Open Bug 1300652 Opened 8 years ago Updated 2 years ago

More considered handling of "failed" records during record upload.

Categories

(Firefox :: Sync, defect, P3)

defect

Tracking

()

People

(Reporter: markh, Unassigned)

Details

(Whiteboard: [sync-quality])

I believe there are a number of users who repeatedly see "failed" items after attempting an upload. Currently, these failed items will be repeatedly uploaded forever, which can lead to unnecessary load on both the server and the client, and a perception of poor performance on the clients.

In most cases the records will be rejected for reasons that mean they will be rejected "forever" - at least until the server configuration is changed - eg, the record exceeding the max size the server will accept for the record. Note that I'm only talking about records reported as "failed" in an otherwise successful response, or those we don't even attempt to upload due to exceeding various size restrictions. This is *not* discussing items that fail to upload due to a failed request/response.

We should consider a way to handle these failed in a better way. For some engines (eg, bookmarks) we probably need to abort this, and future syncs. For, eg, history, we can probably just discard the entry and never try that upload again.

A complication is as mentioned above - let's say we reject records due to hitting the 256k max record size, but then at some point in the future the server increases this limit - ideally we'd be smart enough to detect that change and attempt reupload only at that point. However, given these changes are rare, I don't think it's sane to retry every record on every sync in the hope the server config has changed.

I've a couple of poorly formed thoughts on how we might approach this, but thought I'd solicit general feedback first.

Thoughts?
Something I've thought about in the past -- assuming we know *why* a record was rejected (Bug 1252997), almost all reasons should put the failing GUID in a bucket that is only revisited if:

* The server configuration changes. (Per-record-size, probably.)
  - This is also a proxy for server code changing…
* The protocol version changes. (Perhaps Sync 1.6 will allow base64 sortindex? :P)
* The client version changes. (We had a bug!)
* The record changes, locally or remotely.

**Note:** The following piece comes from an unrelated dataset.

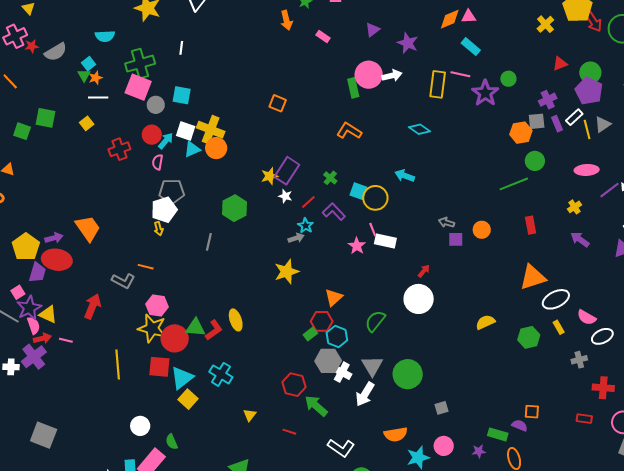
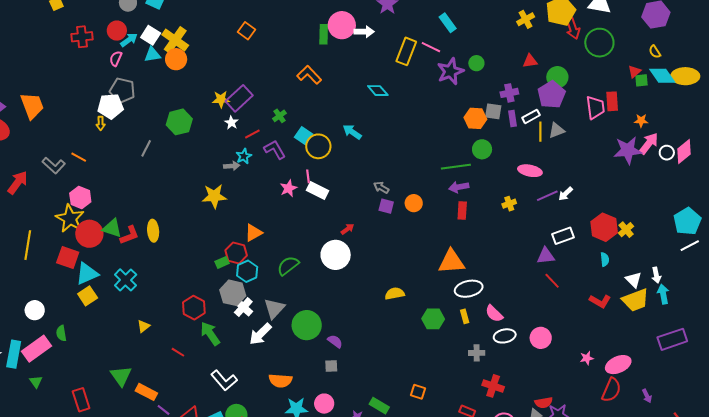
purple arrow: (580, 240) -> (459, 187), moved, turned -60
purple semicircle: (520, 425) -> (335, 341), moved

Some engines (bookmarks!) will refuse to sync if this bucket is non-empty.

Perhaps when the track-failed approach was built into Weave we expected one of those four things, or server fixes, to be changing frequently enough that "try again in five minutes" was acceptable. I doubt much thought was given to records that permanently exceed documented limits.


In the bad-bucket scheme we'd upload a 2MB forms record once per Firefox upgrade, which isn't so bad… and if the server changed its BSO limit, we'd upload it right away.
Oh, and I agree entirely that this is worth fixing.

Considering bookmarks alone, this is one more situation where we get stuffed up -- one huge URL, or one 30,000-item folder, and we'll both corrupt the server *and* keep churning that upload on every sync.
Priority: -- → P3
>   - This is also a proxy for server code changing…

You can check for this explicitly by requesting the /__version__ route, and/or we could include the server's version string as part of /info/configuration.
(In reply to Ryan Kelly [:rfkelly] from comment #3)
> >   - This is also a proxy for server code changing…
> 
> You can check for this explicitly by requesting the /__version__ route,
> and/or we could include the server's version string as part of
> /info/configuration.

It seems this might be too coarse - if a version bump happened due to other operational requirements but which didn't actually change in this way, we'd end up retrying more often than we'd need to.

If we did want to handle this, I'd think that locally caching the most recent info/configuration response and retrying on change would be better. However, given Richard's idea of auto-retrying on a client version bump, I'd be inclined to say we just allow this to eventually unstick clients, even if it means some clients are "stuck" 6 weeks longer than they otherwise would. At least for a first cut.

(However, the "on new client" strategy might want a little thought for Nightly and Aurora, where updates are far more frequent. OTOH, maybe it's fine if those channels end up retrying regularly.)